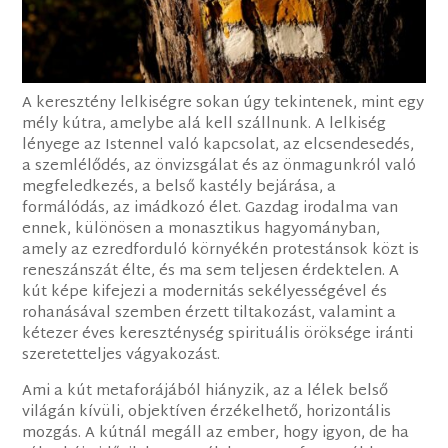
A keresztény lelkiségre sokan úgy tekintenek, mint egy
mély kútra, amelybe alá kell szállnunk. A lelkiség
lényege az Istennel való kapcsolat, az elcsendesedés,
a szemlélődés, az önvizsgálat és az önmagunkról való
megfeledkezés, a belső kastély bejárása, a
formálódás, az imádkozó élet. Gazdag irodalma van
ennek, különösen a monasztikus hagyományban,
amely az ezredforduló környékén protestánsok közt is
reneszánszát élte, és ma sem teljesen érdektelen. A
kút képe kifejezi a modernitás sekélyességével és
rohanásával szemben érzett tiltakozást, valamint a
kétezer éves kereszténység spirituális öröksége iránti
szeretetteljes vágyakozást.
Ami a kút metaforájából hiányzik, az a lélek belső
világán kívüli, objektíven érzékelhető, horizontális
mozgás. A kútnál megáll az ember, hogy igyon, de ha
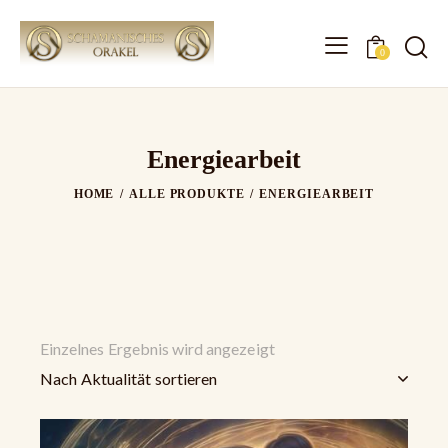
0
Energiearbeit
HOME
ALLE PRODUKTE
ENERGIEARBEIT
Einzelnes Ergebnis wird angezeigt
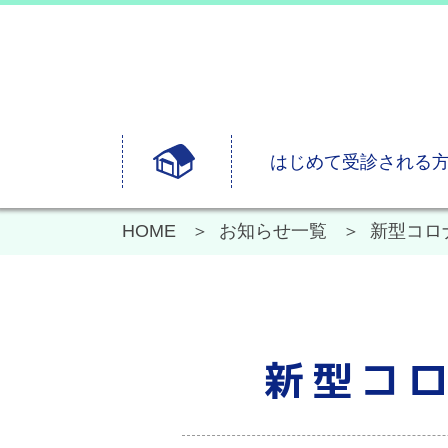
はじめて受診される
HOME
お知らせ一覧
新型コロ
新型コ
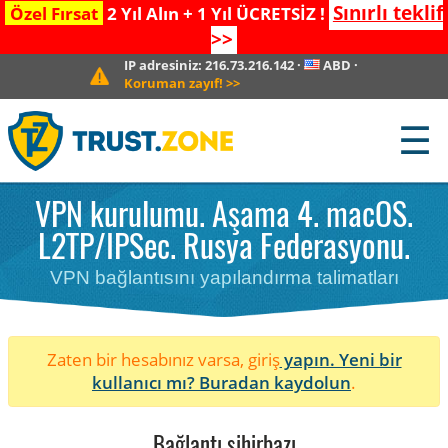
Sınırlı teklif
Özel Fırsat
2 Yıl Alın + 1 Yıl ÜCRETSİZ !
>>
IP adresiniz:
216.73.216.142
·
ABD
·
Koruman zayıf!
>>
☰
VPN kurulumu. Aşama 4. macOS.
L2TP/IPSec. Rusya Federasyonu.
VPN bağlantısını yapılandırma talimatları
Zaten bir hesabınız varsa, giriş
yapın. Yeni bir
kullanıcı mı?
Buradan kaydolun
.
Bağlantı sihirbazı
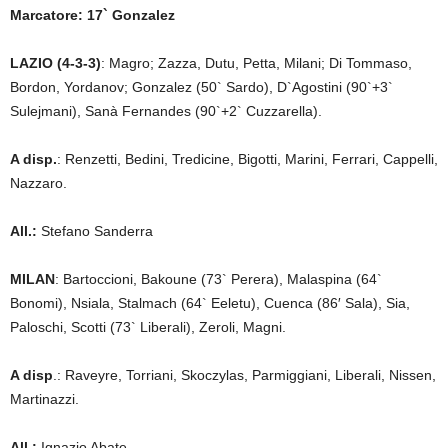
Marcatore: 17` Gonzalez
LAZIO (4-3-3)
: Magro; Zazza, Dutu, Petta, Milani; Di Tommaso,
Bordon, Yordanov; Gonzalez (50` Sardo), D`Agostini (90`+3`
Sulejmani), Sanà Fernandes (90`+2` Cuzzarella).
A disp.
: Renzetti, Bedini, Tredicine, Bigotti, Marini, Ferrari, Cappelli,
Nazzaro.
All.:
Stefano Sanderra
MILAN
: Bartoccioni, Bakoune (73` Perera), Malaspina (64`
Bonomi), Nsiala, Stalmach (64` Eeletu), Cuenca (86′ Sala), Sia,
Paloschi, Scotti (73` Liberali), Zeroli, Magni.
A disp
.: Raveyre, Torriani, Skoczylas, Parmiggiani, Liberali, Nissen,
Martinazzi.
All.:
Ignazio Abate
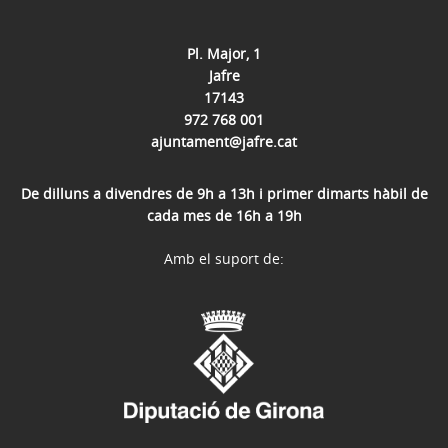
Pl. Major, 1
Jafre
17143
972 768 001
ajuntament@jafre.cat
De dilluns a divendres de 9h a 13h i primer dimarts hàbil de
cada mes de 16h a 19h
Amb el suport de:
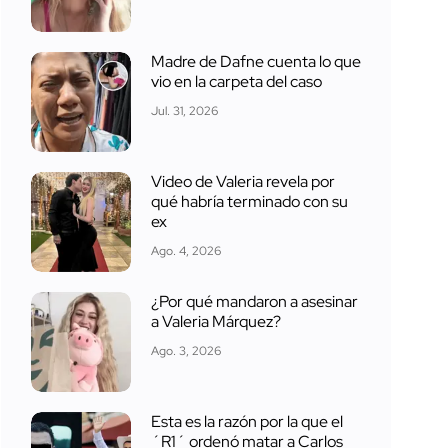
Madre de Dafne cuenta lo que
vio en la carpeta del caso
Jul. 31, 2026
Video de Valeria revela por
qué habría terminado con su
ex
Ago. 4, 2026
¿Por qué mandaron a asesinar
a Valeria Márquez?
Ago. 3, 2026
Esta es la razón por la que el
´R1´ ordenó matar a Carlos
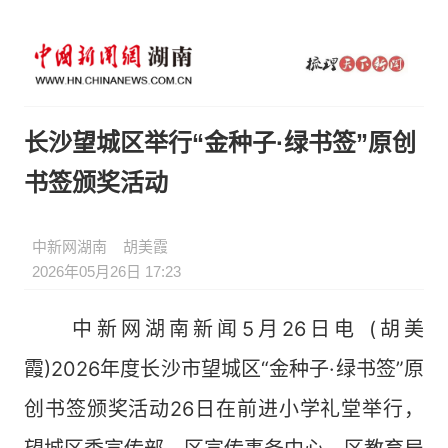
长沙望城区举行“金种子·绿书签”原创
书签颁奖活动
中新网湖南
胡美霞
2026年05月26日 17:23
中新网湖南新闻5月26日电 (胡美
霞)2026年度长沙市望城区“金种子·绿书签”原
创书签颁奖活动26日在前进小学礼堂举行，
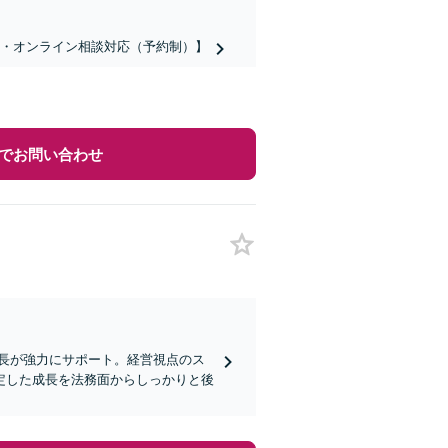
話・オンライン相談対応（予約制）】
でお問い合わせ
部長が強力にサポート。経営視点のス
定した成長を法務面からしっかりと後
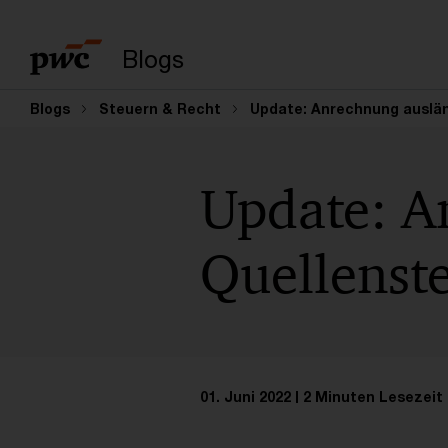
Suchbegriff eingeb
Blogs
Blogs
Steuern & Recht
Update: Anrechnung auslän
Update: A
Quellenst
01. Juni 2022
2 Minuten Lesezeit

* * *

* [Work required]
Where a line of the material holds the word "Gonzalez", copy that line.

* [Finished task]
Marcatore: 17` Gonzalez
Bordon, Yordanov; Gonzalez (50` Sardo), D`Agostini (90`+3`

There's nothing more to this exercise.